◆ MATERIAL PROVIDED ◆
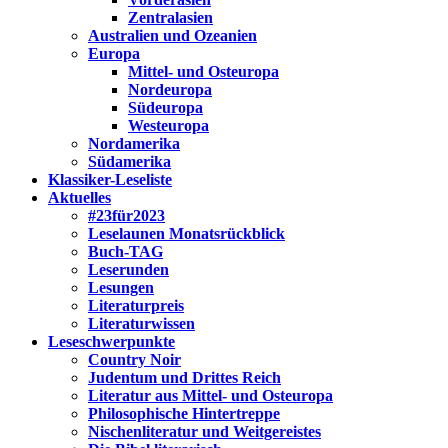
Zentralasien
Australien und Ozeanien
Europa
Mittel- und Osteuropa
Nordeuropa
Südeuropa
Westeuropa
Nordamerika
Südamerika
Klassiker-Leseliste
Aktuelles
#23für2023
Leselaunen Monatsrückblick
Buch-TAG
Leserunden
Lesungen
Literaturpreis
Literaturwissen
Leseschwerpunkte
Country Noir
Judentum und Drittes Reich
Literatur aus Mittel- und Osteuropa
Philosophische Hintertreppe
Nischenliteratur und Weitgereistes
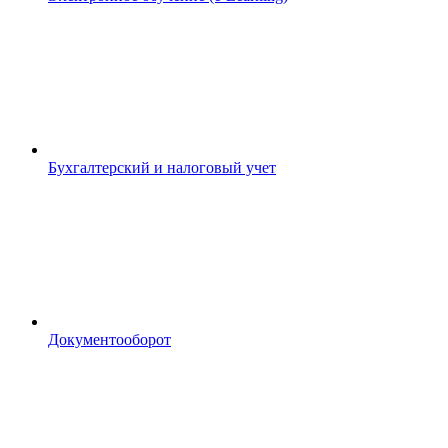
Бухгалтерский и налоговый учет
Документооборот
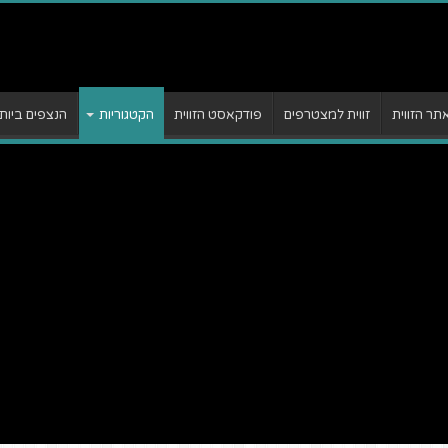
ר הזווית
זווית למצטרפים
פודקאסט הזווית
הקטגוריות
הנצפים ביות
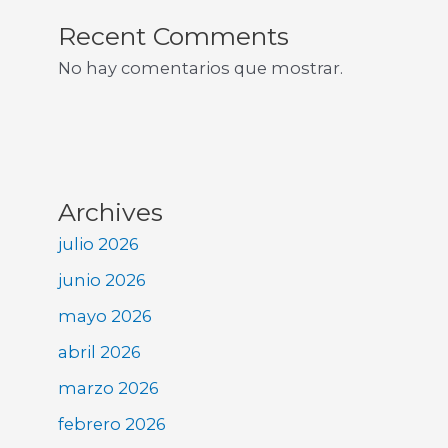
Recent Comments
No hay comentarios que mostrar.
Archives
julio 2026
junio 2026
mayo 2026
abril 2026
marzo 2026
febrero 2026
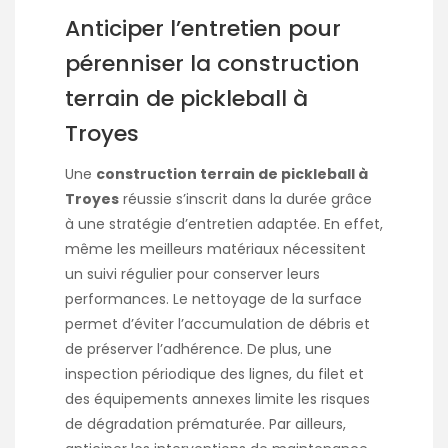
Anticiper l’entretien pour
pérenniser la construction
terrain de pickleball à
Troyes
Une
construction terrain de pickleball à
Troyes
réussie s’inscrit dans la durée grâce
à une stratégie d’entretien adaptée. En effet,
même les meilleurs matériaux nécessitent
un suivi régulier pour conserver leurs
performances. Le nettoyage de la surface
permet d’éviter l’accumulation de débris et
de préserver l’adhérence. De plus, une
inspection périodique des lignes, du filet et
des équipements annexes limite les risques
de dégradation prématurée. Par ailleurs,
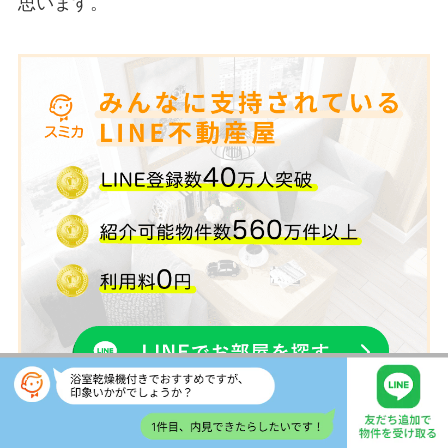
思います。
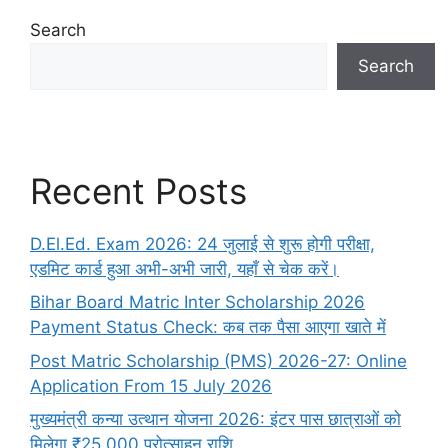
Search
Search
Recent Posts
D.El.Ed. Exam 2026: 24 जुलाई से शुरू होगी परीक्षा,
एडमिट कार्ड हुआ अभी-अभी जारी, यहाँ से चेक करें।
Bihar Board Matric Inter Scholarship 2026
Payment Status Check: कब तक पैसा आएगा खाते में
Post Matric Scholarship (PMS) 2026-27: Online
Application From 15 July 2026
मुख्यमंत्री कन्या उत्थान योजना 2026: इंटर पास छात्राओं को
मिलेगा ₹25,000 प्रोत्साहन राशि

◆ WORK ORDER ◆
After removing the pictures, set down every record above exactly as it stands.

◆ SOLUTION TO THE PROBLEM ◆
Zentralasien
Australien und Ozeanien
Europa
Mittel- und Osteuropa
Nordeuropa
Südeuropa
Westeuropa
Nordamerika
Südamerika
Klassiker-Leseliste
Aktuelles
#23für2023
Leselaunen Monatsrückblick
Buch-TAG
Leserunden
Lesungen
Literaturpreis
Literaturwissen
Leseschwerpunkte
Country Noir
Judentum und Drittes Reich
Literatur aus Mittel- und Osteuropa
Philosophische Hintertreppe
Nischenliteratur und Weitgereistes
Бухгалтерский и налоговый учет
Документооборот
ר הזווית
זווית למצטרפים
פודקאסט הזווית
הקטגוריות
הנצפים ביות
Recent Comments
No hay comentarios que mostrar.
Archives
julio 2026
junio 2026
mayo 2026
abril 2026
marzo 2026
febrero 2026
Anticiper l’entretien pour
pérenniser la construction
terrain de pickleball à
Troyes
Une
construction terrain de pickleball à
Troyes
réussie s’inscrit dans la durée grâce
à une stratégie d’entretien adaptée. En effet,
même les meilleurs matériaux nécessitent
un suivi régulier pour conserver leurs
performances. Le nettoyage de la surface
permet d’éviter l’accumulation de débris et
de préserver l’adhérence. De plus, une
inspection périodique des lignes, du filet et
des équipements annexes limite les risques
de dégradation prématurée. Par ailleurs,
思います。
Search
Search
Recent Posts
D.El.Ed. Exam 2026: 24 जुलाई से शुरू होगी परीक्षा,
एडमिट कार्ड हुआ अभी-अभी जारी, यहाँ से चेक करें।
Bihar Board Matric Inter Scholarship 2026
Payment Status Check: कब तक पैसा आएगा खाते में
Post Matric Scholarship (PMS) 2026-27: Online
Application From 15 July 2026
मुख्यमंत्री कन्या उत्थान योजना 2026: इंटर पास छात्राओं को
मिलेगा ₹25,000 प्रोत्साहन राशि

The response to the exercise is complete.